Les trois exemples que je vous donne comme repères provisoires, je vais vous les rappeler très simplement sans faire trop de citations pour rester un peu dans ce style parlé. Le premier exemple qui me semble essentiel, c’est tout à fait à la fin de L’interprétation des rêves, où au moment de reconnaître l’indestructibilité et l’insistance du désir, donc l’importance des rêves et l’importance de la réalité psychique de cet autre théâtre, il rappelle cette histoire de l’empereur romain qui avait fait condamner à mort un de ses sujets parce qu’il avait fait un rêve dans lequel il assassinait l’empereur. C’est une histoire que reprend Lacan à sa façon, pas sur le mode de quelqu’un qui assassinerait l’empereur, sur le mode de quelqu’un qui rêverait que la reine d’Angleterre est une imbécile ou une gourde. Qu’est-ce-qui est important là dans Freud ? Sur ce point il lui revient une citation de Platon : « Les bons sont ceux qui se contentent de rêver ce que les méchants font ». Là, on a une maxime qui n’est pas simplement éthique au sens où elle serait applicable de façon courante mais au sens où elle sépare ce que l’on rêve et ce que l’on fait, ce que l’on dit, ce que l’on fait. Elle construit un statut y compris culturel et civilisateur de la représentation, du théâtre, du rêve. Elle construit la scène tragique dans la civilisation grecque et elle pose la culture comme donnant un sens à la différence entre ce que l’on dit et ce que l’on fait. C’est pour Freud une objection à toute censure, dans la mesure où toute censure politique évidement va dans le sens, mais quelquefois à juste titre, de dire « alors si vous le dîtes, c’est comme si vous le faisiez ». On vous interdit, on vous censure. Freud va à rebours de ça et fonde la reconnaissance de la vie psychique inconsciente sur cette distinction.

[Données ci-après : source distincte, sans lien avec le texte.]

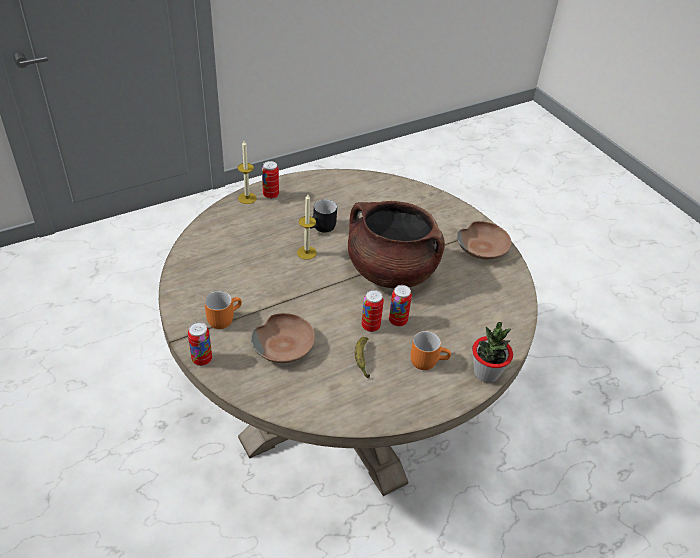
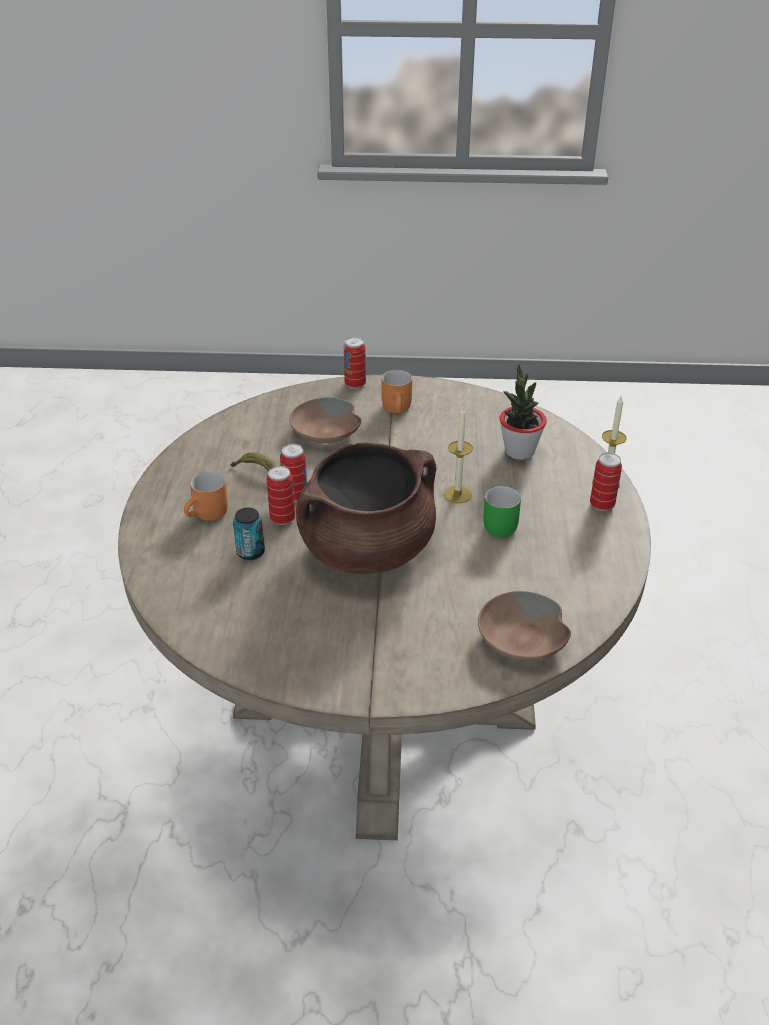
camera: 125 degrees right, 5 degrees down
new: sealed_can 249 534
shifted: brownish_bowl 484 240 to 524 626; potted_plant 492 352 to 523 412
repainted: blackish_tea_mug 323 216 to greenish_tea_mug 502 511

C’est assez important pour notre pratique parce qu’après tout, ce que nous demandons à nos patients dans nos cabinets d’analystes, c’est de parler et de ne pas faire. La psychanalyse serait impossible s’il n’était pas posé la question de la suspension entre le dire et le faire. Dans cette question de la suspension entre le dire et le faire, il y a l’ouverture à la dimension de  l’inconscient, qui ne s’y prête d’ailleurs pas toujours, mais surtout, une espèce de suspension  qui va dans le sens d’une mise en valeur du registre de la parole. Qu’est-ce-que c’est que dire ? Qu’est-ce-que c’est que parler ? Qu’est-ce-que c’est que s’adresser ? Qu’est-ce-que c’est que performer comme vous le disiez, à partir du moment, où même, si le performatif est un faire, dire ça n’est pas toujours faire, même si on ne peut pas effacer qu’on l’ait dit.

Donc, il y a tout de suite chez Freud, une espèce de position, de restauration, d’inscription de lieu d’une parole possible, comme étant fondatrice et instauratrice de la psychanalyse elle-même. Je pourrais développer cette réflexion dans un contexte politique qui est évidemment celui des régimes où la psychanalyse est interdite parce que on ne peut même pas parler, il n’y a même plus de domaine privé.

Cela c’est la place de la psychanalyse à laquelle tenait Freud. Pour lui c’était une position scientifique qu’il avait le courage éthique de soutenir ; il soutenait éthiquement quelque chose qui lui semblait évident scientifiquement. C’est comme Pasteur soutenant l’existence du bacille de la rage. Il le soutenait parce qu’il n’était pas question de se dédire ou de se renier mais il le soutenait parce que c’était vrai au titre d’une vérité scientifique. C’est plutôt dans ce sens là qu’allait Freud.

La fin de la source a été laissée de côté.